On August 6, 1997, about 1943 eastern daylight time, a Cessna A150L, N23JR, was substantially damaged during a forced landing to a field in Waynesburg, Pennsylvania. The certificated commercial pilot was not injured. Visual meteorological conditions prevailed for the personal flight that originated at Waynesburg, about 1940, destined for Morgantown, West Virginia. No flight plan had been filed for the flight conducted under 14 CFR Part 91. Use your browsers 'back' function to return to synopsisReturn to Query Page
In the NTSB Form 6120.1/2, and during interviews with the Pennsylvania State Police and a Federal Aviation Administration (FAA) Inspector, the pilot stated that he departed Cortland, New York, destined for Parkersburg, West Virginia. After about 3 hours of flight, the airplane's fuel quantity was low, and the pilot landed at Waynesburg (WAY) for fuel. The fuel pumps at WAY were closed, and the pilot decided to fly to Morgantown for fuel. The pilot stated that after engine start, the engine run-up were normal, and he departed with the left fuel gauge reading 1/8, and right fuel gauge reading 1/4.

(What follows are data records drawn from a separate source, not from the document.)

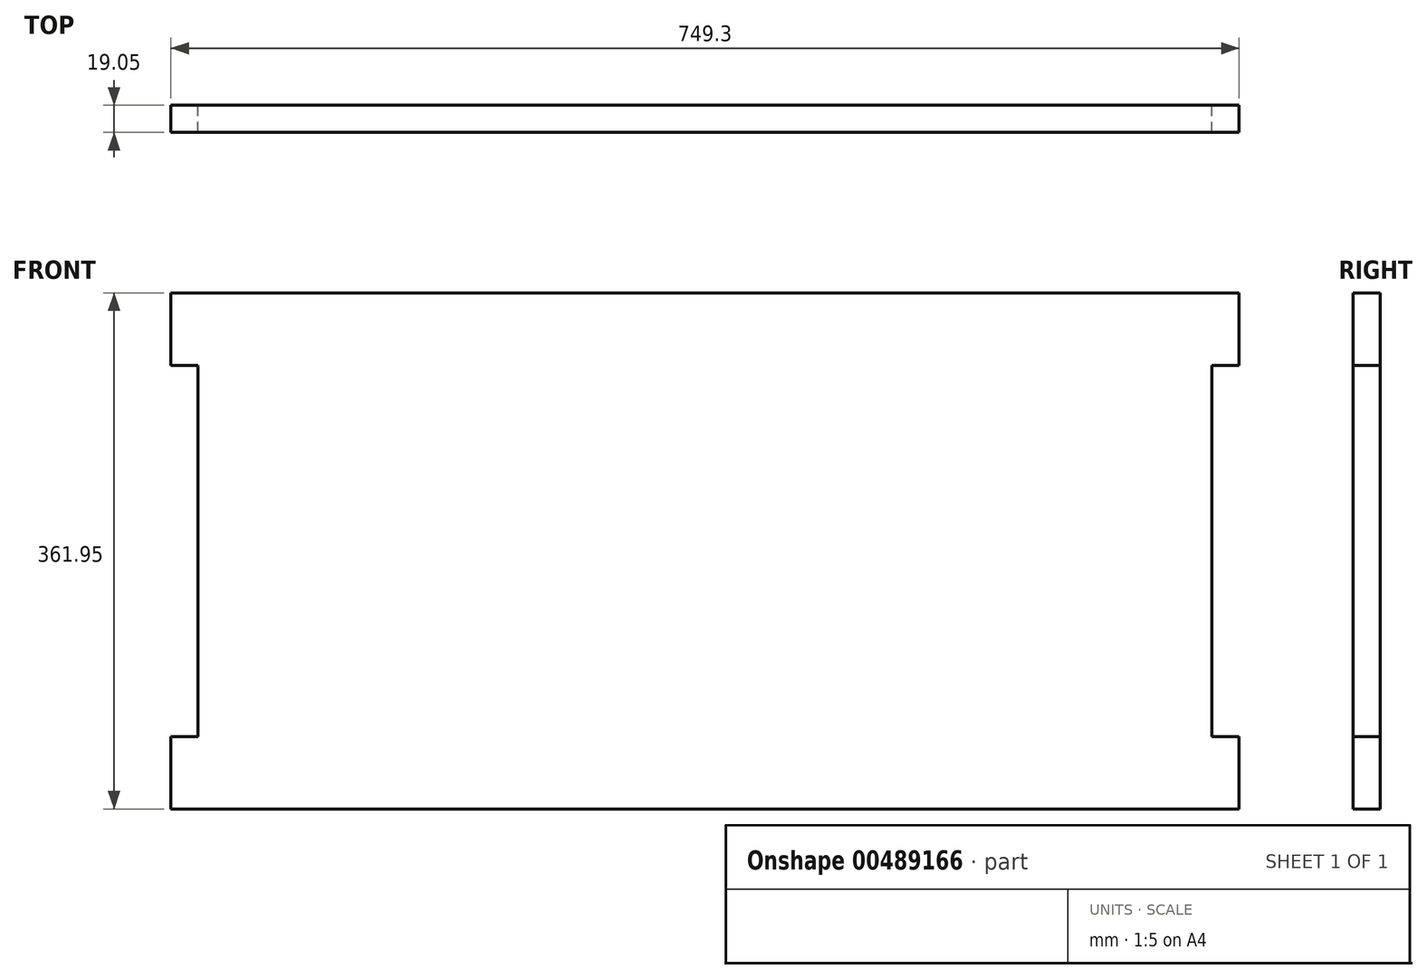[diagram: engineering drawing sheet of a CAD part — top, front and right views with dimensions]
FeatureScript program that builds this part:
annotation { "Feature Type Name" : "Feature", "Feature Type Description" : "" }
export const myFeature = defineFeature(function(context is Context, id is Id, definition is map)
    precondition{}
    {
        {
            var Q0;
            Q0=qCreatedBy(makeId("Front.planeOp"),FACE);
            var sketch = newSketch(context, id + "F0", { "sketchPlane" : qUnion([Q0])});
            skLineSegment(sketch, "E0", {"start": v(-749.3, 321.53) * mm, "end": v(-749.3, 270.73) * mm});
            skLineSegment(sketch, "E1", {"start": v(-749.3, 270.73) * mm, "end": v(-730.25, 270.73) * mm});
            skLineSegment(sketch, "E2", {"start": v(-730.25, 270.73) * mm, "end": v(-730.25, 10.38) * mm});
            skLineSegment(sketch, "E3", {"start": v(-730.25, 10.38) * mm, "end": v(-749.3, 10.38) * mm});
            skLineSegment(sketch, "E4", {"start": v(-749.3, 10.38) * mm, "end": v(-749.3, -40.42) * mm});
            skLineSegment(sketch, "E5", {"start": v(-749.3, -40.42) * mm, "end": v(0, -40.42) * mm});
            skLineSegment(sketch, "E6", {"start": v(-749.3, 321.53) * mm, "end": v(0, 321.53) * mm});
            skLineSegment(sketch, "E7", {"start": v(-19.05, 270.73) * mm, "end": v(-19.05, 10.38) * mm});
            skLineSegment(sketch, "E8", {"start": v(-19.05, 10.38) * mm, "end": v(0, 10.38) * mm});
            skLineSegment(sketch, "E9", {"start": v(0, 10.38) * mm, "end": v(0, -40.42) * mm});
            skLineSegment(sketch, "E10", {"start": v(-19.05, 270.73) * mm, "end": v(0, 270.73) * mm});
            skLineSegment(sketch, "E11", {"start": v(0, 270.73) * mm, "end": v(0, 321.53) * mm});
            skSolve(sketch);
        }
        {
            var Q0;
            Q0=makeQuery(id+"F0.imprint","IMPRINT",FACE,{"disambiguationData":[TD([[makeQuery(id+"F0.imprint","IMPRINT",EDGE,{"derivedFrom":sQuery(id+"F0.wireOp",EDGE,"E0")}),1.0]])]});
            extrude(context, id + "F1", {"entities" : qUnion([Q0]), "depth" : 19.05 * mm});
        }
    });
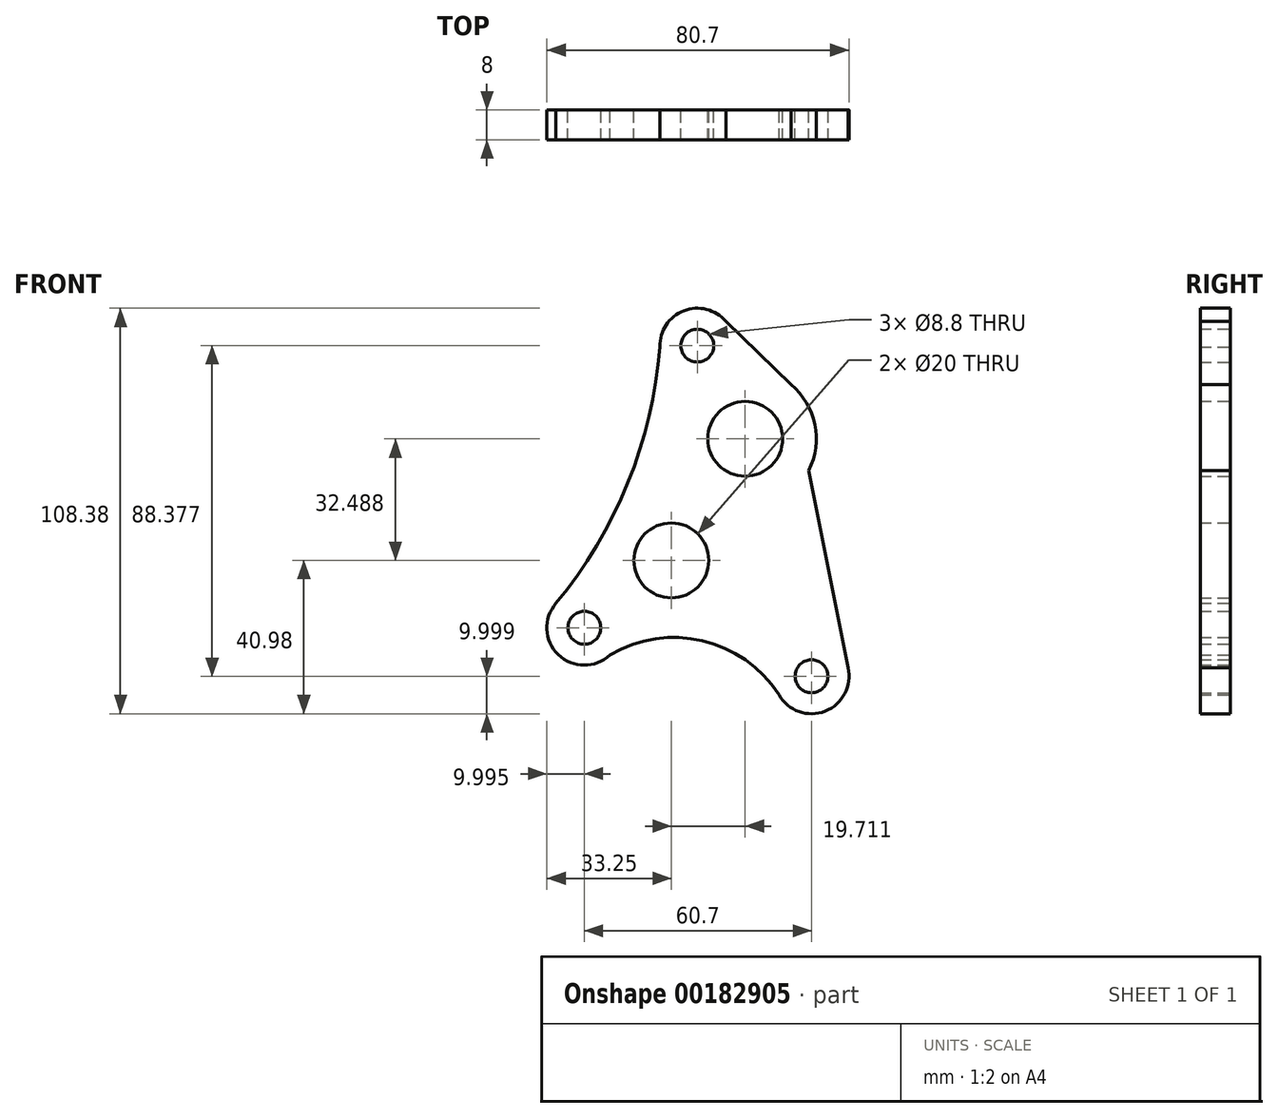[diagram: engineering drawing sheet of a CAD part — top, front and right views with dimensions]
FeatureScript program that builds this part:
annotation { "Feature Type Name" : "Feature", "Feature Type Description" : "" }
export const myFeature = defineFeature(function(context is Context, id is Id, definition is map)
    precondition{}
    {
        {
            var Q0;
            Q0=qCreatedBy(makeId("Front.planeOp"),FACE);
            var sketch = newSketch(context, id + "F0", { "sketchPlane" : qUnion([Q0])});
            skCircle(sketch, "E0", {"center": v(0, 0) * mm, "radius": 10 * mm});
            skCircle(sketch, "E1", {"center": v(19.71, 32.49) * mm, "radius": 10 * mm});
            skCircle(sketch, "E2", {"center": v(-23.25, -17.99) * mm, "radius": 4.4 * mm});
            skCircle(sketch, "E3", {"center": v(37.45, -30.98) * mm, "radius": 4.4 * mm});
            skCircle(sketch, "E4", {"center": v(6.92, 57.4) * mm, "radius": 4.4 * mm});
            skArc(sketch, "E5", {"start": v(14.54, 63.87) * mm, "mid": v(3.32, 66.73) * mm, "end": v(-3.07, 57.07) * mm});
            skArc(sketch, "E6", {"start": v(-30.83, -11.46) * mm, "mid": v(-30.2, -25.19) * mm, "end": v(-16.46, -25.32) * mm});
            skArc(sketch, "E7", {"start": v(28.75, -35.92) * mm, "mid": v(41.11, -40.28) * mm, "end": v(47.17, -28.66) * mm});
            skArc(sketch, "E8", {"start": v(36.71, 24.01) * mm, "mid": v(38.32, 36.34) * mm, "end": v(31.95, 47.02) * mm});
            skLineSegment(sketch, "E9", {"start": v(36.71, 24.01) * mm, "end": v(47.17, -28.66) * mm});
            skArc(sketch, "E10", {"start": v(28.75, -35.92) * mm, "mid": v(8.29, -21.48) * mm, "end": v(-16.46, -25.32) * mm});
            skLineSegment(sketch, "E11", {"start": v(14.54, 63.87) * mm, "end": v(31.95, 47.02) * mm});
            skArc(sketch, "E12", {"start": v(-30.83, -11.46) * mm, "mid": v(-11.64, 20.66) * mm, "end": v(-3.07, 57.07) * mm});
            skSolve(sketch);
        }
        {
            var Q0;
            Q0=makeQuery(id+"F0.imprint","IMPRINT",FACE,{"disambiguationData":[TD([[makeQuery(id+"F0.imprint","IMPRINT",EDGE,{"derivedFrom":sQuery(id+"F0.wireOp",EDGE,"WjMIIAeg-OMzP-qFG7-jeDR-DLkIqQscwrKQ")}),-1.0]])]});
            var Q1;
            Q1=makeQuery(id+"F0.imprint","IMPRINT",FACE,{"disambiguationData":[TD([[makeQuery(id+"F0.imprint","IMPRINT",EDGE,{"derivedFrom":sQuery(id+"F0.wireOp",EDGE,"gCQXX55Q-UbVh-VfNQ-s7oq-DzqNekvmLReg")}),-1.0]])]});
            var Q2;
            Q2=makeQuery(id+"F0.imprint","IMPRINT",FACE,{"disambiguationData":[TD([[makeQuery(id+"F0.imprint","IMPRINT",EDGE,{"derivedFrom":sQuery(id+"F0.wireOp",EDGE,"E0")}),-1.0]])]});
            var Q3;
            Q3=makeQuery(id+"F0.imprint","IMPRINT",FACE,{"disambiguationData":[TD([[makeQuery(id+"F0.imprint","IMPRINT",EDGE,{"derivedFrom":sQuery(id+"F0.wireOp",EDGE,"c329502a-a4c5-4b6a-9065-4b2351631a8a")}),-1.0]])]});
            var Q4;
            Q4=makeQuery(id+"F0.imprint","IMPRINT",FACE,{"disambiguationData":[TD([[makeQuery(id+"F0.imprint","IMPRINT",EDGE,{"derivedFrom":sQuery(id+"F0.wireOp",EDGE,"40ccfce5-33a5-4395-8adb-1d8ed9d97b6c")}),-1.0]])]});
            var Q5;
            Q5=makeQuery(id+"F0.imprint","IMPRINT",FACE,{"disambiguationData":[TD([[makeQuery(id+"F0.imprint","IMPRINT",EDGE,{"derivedFrom":sQuery(id+"F0.wireOp",EDGE,"E1")}),-1.0]])]});
            extrude(context, id + "F1", {"entities" : qUnion([Q0, Q1, Q2, Q3, Q4, Q5]), "depth" : 8 * mm});
        }
    });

After takeoff, about 300 feet above the ground, the engine lost power. The pilot completed a right 180 degree turn back to the airport. After the turn, the airplane touched down in a field, ballooned, then continued onto a road where it struck road signs and nosed over.
According to a witness, he heard an airplane and looked up. The witness stated:
"...noticed the plane flying low. I assumed he would be landing at the Waynesburg Airport. I then heard the engine bog out. I thought the pilot might be gliding the plane in; but, the plane stalled momentarily in the air...The nose was upward. He made a sharp turn and was coming down...He was out of sight when I heard the crash..."
According to a Federal Aviation Administration (FAA) Inspector, examination of the airplane revealed "some" fuel in the fuel lines, carburetor, and filter. A small quantity of fuel was observed in the airplane's wing tanks. According to the airplane log and Hobbs meter, the airplane had been operated for about 3.1 hours since it departed Cortland. Examination of the carburetor heat box revealed that the control rod to the butterfly had previously been repaired, and the control rod was separated from the butterfly.
The pilot stated to the Pennsylvania State Police Officer that the airplane's fuel tanks held enough fuel for 5 to 5 1/2 hours of flight.
According to the Cessna Pilot's Operating Handbook (POH), the airplane's total fuel capacity was 25 gallons, of which 3.5 gallons was unusable. The POH cruise performance chart displayed estimated fuel duration, for a lean mixture, and a standard temperature of 59 degrees F. At 2,500 feet pressure altitude, the hours of endurance ranged from 3.9 hours at 77% power, to 3.2 hours at 92% power. A note at the bottom of the chart stated that the calculations provided no allowances for takeoffs or reserve. The Operational Data page of the POH also stated that allowances for fuel reserve, headwinds, takeoffs and climb, temperature, and variations in mixture leaning technique are not shown in the chart.
It further stated that:
"...Other indeterminate variables such as carburetor metering characteristics, engine and propeller conditions, and turbulence of the atmosphere may account for variations of 10% or more..."
According to the Cessna Pilot Safety and Warning Supplements:
"...The use of full Carburetor heat at full throttle usually results in a 1 to 2 inch loss of manifold pressure or a loss of approximately 150 RPM...Furthermore, the pilot should remember that any application or removal of carburetor hat during cruise flight will call for an appropriate adjustment of the mixture..."
A review of the Cessna Maintenance Manuals revealed that the fuel outlet lines from the fuel tanks to the engine were located at the front of each tank.
After the accident, a witness heard the pilot state that he ran out of fuel.